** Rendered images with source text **
◆ ◆ ◆
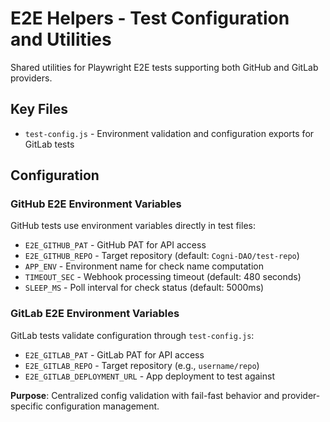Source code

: # E2E Helpers - Test Configuration and Utilities

Shared utilities for Playwright E2E tests supporting both GitHub and GitLab providers.

## Key Files
- `test-config.js` - Environment validation and configuration exports for GitLab tests

## Configuration

### GitHub E2E Environment Variables
GitHub tests use environment variables directly in test files:
- `E2E_GITHUB_PAT` - GitHub PAT for API access
- `E2E_GITHUB_REPO` - Target repository (default: `Cogni-DAO/test-repo`)
- `APP_ENV` - Environment name for check name computation
- `TIMEOUT_SEC` - Webhook processing timeout (default: 480 seconds)
- `SLEEP_MS` - Poll interval for check status (default: 5000ms)

### GitLab E2E Environment Variables
GitLab tests validate configuration through `test-config.js`:
- `E2E_GITLAB_PAT` - GitLab PAT for API access
- `E2E_GITLAB_REPO` - Target repository (e.g., `username/repo`)  
- `E2E_GITLAB_DEPLOYMENT_URL` - App deployment to test against

**Purpose**: Centralized config validation with fail-fast behavior and provider-specific configuration management.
◆ ◆ ◆
** Assignment **
Among the lines above, find those holding "validation" and copy each one.

** Response to this task **
- `test-config.js` - Environment validation and configuration exports for GitLab tests
**Purpose**: Centralized config validation with fail-fast behavior and provider-specific configuration management.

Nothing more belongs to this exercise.